# start of Stored records
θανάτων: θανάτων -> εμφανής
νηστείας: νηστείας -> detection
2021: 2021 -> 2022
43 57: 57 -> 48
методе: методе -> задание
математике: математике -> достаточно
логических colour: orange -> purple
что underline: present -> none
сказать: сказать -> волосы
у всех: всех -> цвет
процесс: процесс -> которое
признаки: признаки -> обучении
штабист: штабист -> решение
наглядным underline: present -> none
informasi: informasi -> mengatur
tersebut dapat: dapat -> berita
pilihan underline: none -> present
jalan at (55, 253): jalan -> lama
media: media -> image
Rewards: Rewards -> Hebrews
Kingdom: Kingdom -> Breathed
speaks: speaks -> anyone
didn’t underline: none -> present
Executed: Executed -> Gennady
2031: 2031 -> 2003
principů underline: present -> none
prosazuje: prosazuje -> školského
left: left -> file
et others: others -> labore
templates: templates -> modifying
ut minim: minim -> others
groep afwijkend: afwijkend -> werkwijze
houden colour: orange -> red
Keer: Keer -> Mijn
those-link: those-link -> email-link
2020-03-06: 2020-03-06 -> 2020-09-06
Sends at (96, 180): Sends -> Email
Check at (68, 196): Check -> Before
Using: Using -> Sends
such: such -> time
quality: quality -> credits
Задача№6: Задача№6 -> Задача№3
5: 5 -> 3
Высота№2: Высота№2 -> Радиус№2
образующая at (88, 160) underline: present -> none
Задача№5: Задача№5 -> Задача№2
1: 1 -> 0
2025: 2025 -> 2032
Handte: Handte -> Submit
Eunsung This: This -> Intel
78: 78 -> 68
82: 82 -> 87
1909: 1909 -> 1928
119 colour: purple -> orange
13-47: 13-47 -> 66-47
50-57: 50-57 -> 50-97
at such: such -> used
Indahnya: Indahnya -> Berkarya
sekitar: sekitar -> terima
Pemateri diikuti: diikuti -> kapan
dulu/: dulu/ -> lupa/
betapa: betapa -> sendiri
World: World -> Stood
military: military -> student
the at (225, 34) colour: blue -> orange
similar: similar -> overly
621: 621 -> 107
# end of Stored records
**Aim of the task:** Please return all of the data above line for line, with no changes.

**Exercise response:**
θανάτων: θανάτων -> εμφανής
νηστείας: νηστείας -> detection
2021: 2021 -> 2022
43 57: 57 -> 48
методе: методе -> задание
математике: математике -> достаточно
логических colour: orange -> purple
что underline: present -> none
сказать: сказать -> волосы
у всех: всех -> цвет
процесс: процесс -> которое
признаки: признаки -> обучении
штабист: штабист -> решение
наглядным underline: present -> none
informasi: informasi -> mengatur
tersebut dapat: dapat -> berita
pilihan underline: none -> present
jalan at (55, 253): jalan -> lama
media: media -> image
Rewards: Rewards -> Hebrews
Kingdom: Kingdom -> Breathed
speaks: speaks -> anyone
didn’t underline: none -> present
Executed: Executed -> Gennady
2031: 2031 -> 2003
principů underline: present -> none
prosazuje: prosazuje -> školského
left: left -> file
et others: others -> labore
templates: templates -> modifying
ut minim: minim -> others
groep afwijkend: afwijkend -> werkwijze
houden colour: orange -> red
Keer: Keer -> Mijn
those-link: those-link -> email-link
2020-03-06: 2020-03-06 -> 2020-09-06
Sends at (96, 180): Sends -> Email
Check at (68, 196): Check -> Before
Using: Using -> Sends
such: such -> time
quality: quality -> credits
Задача№6: Задача№6 -> Задача№3
5: 5 -> 3
Высота№2: Высота№2 -> Радиус№2
образующая at (88, 160) underline: present -> none
Задача№5: Задача№5 -> Задача№2
1: 1 -> 0
2025: 2025 -> 2032
Handte: Handte -> Submit
Eunsung This: This -> Intel
78: 78 -> 68
82: 82 -> 87
1909: 1909 -> 1928
119 colour: purple -> orange
13-47: 13-47 -> 66-47
50-57: 50-57 -> 50-97
at such: such -> used
Indahnya: Indahnya -> Berkarya
sekitar: sekitar -> terima
Pemateri diikuti: diikuti -> kapan
dulu/: dulu/ -> lupa/
betapa: betapa -> sendiri
World: World -> Stood
military: military -> student
the at (225, 34) colour: blue -> orange
similar: similar -> overly
621: 621 -> 107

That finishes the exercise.